Exercise brief:
Rewrite the data lines between the line holding "genus: Gadira" and the line holding "scientific name: Pseudoterpna pruinata", inclusive, with every "scientific name" switched to "species". Output only those lines and leave everything else in them unchanged.

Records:
[BEGIN]

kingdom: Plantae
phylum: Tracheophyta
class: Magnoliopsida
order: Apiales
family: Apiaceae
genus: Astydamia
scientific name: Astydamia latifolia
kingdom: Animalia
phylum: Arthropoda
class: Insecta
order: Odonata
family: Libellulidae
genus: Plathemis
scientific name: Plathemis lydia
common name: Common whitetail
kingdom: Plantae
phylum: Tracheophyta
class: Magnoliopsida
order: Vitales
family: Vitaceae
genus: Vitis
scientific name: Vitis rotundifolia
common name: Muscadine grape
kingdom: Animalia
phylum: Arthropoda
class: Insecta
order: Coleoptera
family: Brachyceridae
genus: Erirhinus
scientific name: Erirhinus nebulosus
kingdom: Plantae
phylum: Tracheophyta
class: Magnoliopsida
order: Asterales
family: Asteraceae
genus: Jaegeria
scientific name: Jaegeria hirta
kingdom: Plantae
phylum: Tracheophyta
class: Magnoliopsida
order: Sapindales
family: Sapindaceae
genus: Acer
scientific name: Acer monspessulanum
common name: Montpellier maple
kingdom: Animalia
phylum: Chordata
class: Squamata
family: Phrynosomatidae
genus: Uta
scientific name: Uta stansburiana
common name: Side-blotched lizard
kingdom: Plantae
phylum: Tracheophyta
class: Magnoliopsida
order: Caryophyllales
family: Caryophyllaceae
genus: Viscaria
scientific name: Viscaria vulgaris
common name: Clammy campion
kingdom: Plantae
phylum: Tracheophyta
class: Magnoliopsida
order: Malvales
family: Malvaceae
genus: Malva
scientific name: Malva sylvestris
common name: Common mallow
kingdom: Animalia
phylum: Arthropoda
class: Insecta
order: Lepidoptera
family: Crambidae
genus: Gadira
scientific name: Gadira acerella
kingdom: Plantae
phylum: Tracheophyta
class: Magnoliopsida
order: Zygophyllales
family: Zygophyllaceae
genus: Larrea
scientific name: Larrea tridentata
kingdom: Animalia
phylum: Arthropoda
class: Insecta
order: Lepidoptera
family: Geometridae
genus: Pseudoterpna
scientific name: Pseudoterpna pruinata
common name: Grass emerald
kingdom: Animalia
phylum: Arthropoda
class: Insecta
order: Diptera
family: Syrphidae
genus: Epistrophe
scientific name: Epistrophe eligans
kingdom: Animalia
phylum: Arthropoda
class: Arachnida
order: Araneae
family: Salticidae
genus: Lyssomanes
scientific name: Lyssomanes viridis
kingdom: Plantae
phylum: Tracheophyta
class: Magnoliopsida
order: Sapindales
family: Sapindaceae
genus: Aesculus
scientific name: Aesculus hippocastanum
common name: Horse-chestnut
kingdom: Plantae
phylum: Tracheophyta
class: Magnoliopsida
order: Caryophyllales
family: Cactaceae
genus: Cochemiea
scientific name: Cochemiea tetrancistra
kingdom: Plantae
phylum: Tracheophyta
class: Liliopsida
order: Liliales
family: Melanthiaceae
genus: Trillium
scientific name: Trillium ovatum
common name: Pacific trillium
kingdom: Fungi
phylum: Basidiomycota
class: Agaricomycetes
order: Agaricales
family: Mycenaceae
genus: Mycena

[END]

Response to the exercise:
genus: Gadira
species: Gadira acerella
kingdom: Plantae
phylum: Tracheophyta
class: Magnoliopsida
order: Zygophyllales
family: Zygophyllaceae
genus: Larrea
species: Larrea tridentata
kingdom: Animalia
phylum: Arthropoda
class: Insecta
order: Lepidoptera
family: Geometridae
genus: Pseudoterpna
species: Pseudoterpna pruinata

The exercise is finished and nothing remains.